We're already seeing a lot of yen being repatriating into the country. Famously, Japanese housewives trade currency during the day, a lot of the reason is that, the almost 0% interest rate you'll be able to get on yen denominated holdings for so many years drove people to hold money in other currencies. Those household savings are coming back. That could be a potential boost to the Japanese economy.
I think one of the broader questions is how the political economy and the political system of Japan reacts to this crisis. Mohamed El-Erian had a piece earlier where he described the fact that the Japanese government may really be able to use this as a catalyst to make a lot of changes that have needed to be made throughout the economy for a long time. This might give them the political will to do that.
Japan's had a moribund political system for so long--it seems like there is a new prime minister every six months or every year--a lot of changes at the top, and they haven't been able to make some of those significant structural reforms to the banking sector, amongst other things, to really get back onto a ground for solid growth. So, I think certainly there is somewhat of a more best-case scenario in which they are able to get past the short-term pain quickly, are able to heal those personal wounds, and then rebuild, get their growth back, reform the political system, and be back on a strong trajectory.
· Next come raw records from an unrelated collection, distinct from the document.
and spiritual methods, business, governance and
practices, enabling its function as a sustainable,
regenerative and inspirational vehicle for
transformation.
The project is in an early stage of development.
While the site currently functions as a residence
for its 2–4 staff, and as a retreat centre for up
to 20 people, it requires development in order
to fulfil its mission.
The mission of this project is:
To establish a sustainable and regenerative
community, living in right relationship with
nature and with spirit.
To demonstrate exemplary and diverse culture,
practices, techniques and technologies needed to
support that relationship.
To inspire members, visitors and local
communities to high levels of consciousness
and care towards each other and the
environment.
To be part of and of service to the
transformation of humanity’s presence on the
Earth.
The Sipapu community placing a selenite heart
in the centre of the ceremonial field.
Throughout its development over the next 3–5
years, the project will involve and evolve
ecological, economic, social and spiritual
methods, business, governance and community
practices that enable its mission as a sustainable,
It's still, I think, again, too early to really make a prediction if that's what will happen, but I think certainly it's a possibility that Japan will be able to emerge from this crisis as a strong global player. They are a rich country. They are one that is going to spend the resources to really, I think, really bring back their infrastructure, and I think it's an area that investors are going to be looking at for a long time.
Stipp: Jeremy and Christine, some great context on the situation going on right now in Japan, and for the portfolio as well. Thanks for your insights today.
Benz: Thanks, Jason.
Glaser: You're welcome, Jason.
Stipp: From Morningstar, I am Jason Stipp. Thanks for watching.